University of North Carolina Health Care
The findings, reported today in the British Medical Journal,
suggest that using vegetable oils high in linoleic acid might be worse than
using butter when it comes to preventing heart disease, though more research
needs to be done on that front.
This latest evidence comes from an analysis of
previously unpublished data of a large controlled trial conducted in Minnesota
nearly 50 years ago, as well as a broader analysis of published data from all
similar trials of this dietary intervention.
The analyses show that interventions using linoleic
acid-rich oils failed to reduce heart disease and overall mortality even though
the intervention reduced cholesterol levels.
"Altogether, this research leads us to conclude that
incomplete publication of important data has contributed to the overestimation
of benefits -- and the underestimation of potential risks -- of replacing
saturated fat with vegetable oils rich in linoleic acid," said co-first
author Daisy Zamora, PhD, a researcher in the Department of Psychiatry at the
UNC School of Medicine.
Along with corn oil, linoleic acid-rich oils include
safflower oil, soybean oil, sunflower oil, and cottonseed oil.
The belief that replacing saturated fats with vegetable oils
improves heart health dates back to the 1960s, when studies began to show that
this dietary switch lowered blood cholesterol levels.
Since then, some studies,
including epidemiological and animal studies, have suggested that this intervention
also reduces heart attack risk and related mortality.
In 2009, the American
Heart Association reaffirmed its view that a diet low in saturated fat and
moderately high (5-10 percent of daily calories) amounts of linoleic acid and
other omega-6 unsaturated fatty acids probably benefits the heart.
However, randomized controlled trials -- considered the gold
standard for medical research -- have never shown that linoleic acid-based
dietary interventions reduce the risk of heart attacks or deaths.
====
#### What to produce
Please answer from the news extract on vegetable oils and heart disease: to which decade does the belief that replacing saturated fats with vegetable oils improves heart health date back?

#### Information provided
====
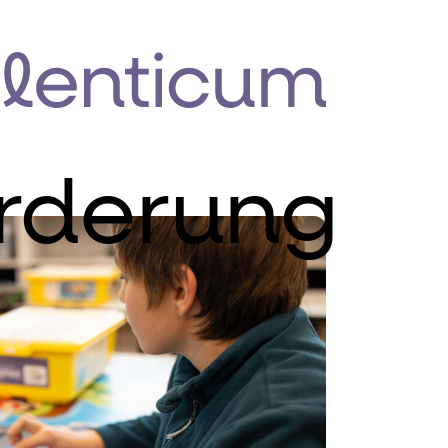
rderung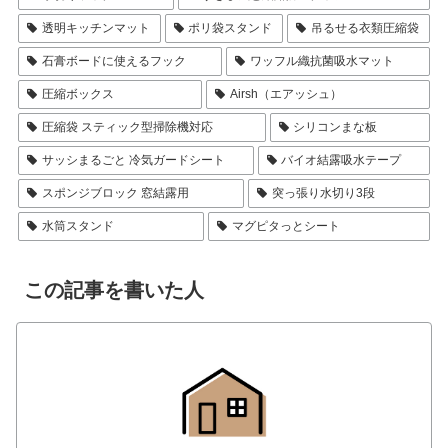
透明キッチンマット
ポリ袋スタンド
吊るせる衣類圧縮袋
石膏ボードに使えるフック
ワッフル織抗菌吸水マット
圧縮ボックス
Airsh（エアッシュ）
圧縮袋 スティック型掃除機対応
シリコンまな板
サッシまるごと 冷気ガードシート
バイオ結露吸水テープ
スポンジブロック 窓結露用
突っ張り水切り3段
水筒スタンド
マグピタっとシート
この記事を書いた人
====
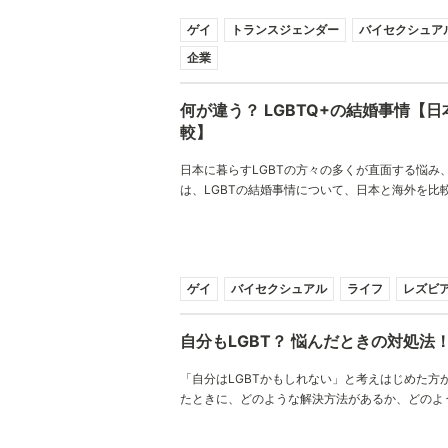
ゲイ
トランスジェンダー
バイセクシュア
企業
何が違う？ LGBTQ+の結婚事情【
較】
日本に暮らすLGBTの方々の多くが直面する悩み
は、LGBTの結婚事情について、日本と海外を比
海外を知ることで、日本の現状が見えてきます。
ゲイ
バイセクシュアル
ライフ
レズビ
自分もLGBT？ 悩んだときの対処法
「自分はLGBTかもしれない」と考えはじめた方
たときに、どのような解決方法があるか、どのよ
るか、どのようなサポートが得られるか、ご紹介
====
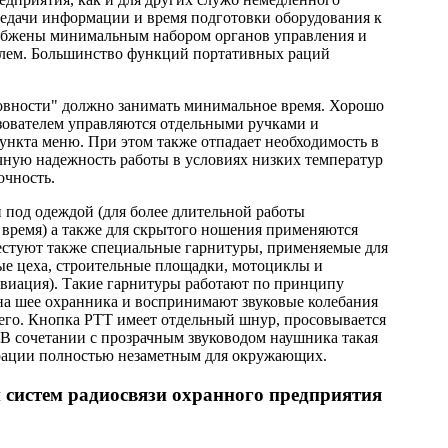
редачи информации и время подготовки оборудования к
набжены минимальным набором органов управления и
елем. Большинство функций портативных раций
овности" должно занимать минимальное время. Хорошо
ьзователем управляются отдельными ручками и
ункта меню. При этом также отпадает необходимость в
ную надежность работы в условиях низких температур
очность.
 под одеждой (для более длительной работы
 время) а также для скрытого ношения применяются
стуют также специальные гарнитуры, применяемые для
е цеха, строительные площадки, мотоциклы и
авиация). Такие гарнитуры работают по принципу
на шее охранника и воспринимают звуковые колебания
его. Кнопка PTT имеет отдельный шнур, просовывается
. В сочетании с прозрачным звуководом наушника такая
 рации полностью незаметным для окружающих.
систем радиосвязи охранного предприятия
====
#### Solution for this exercise
The 1960s.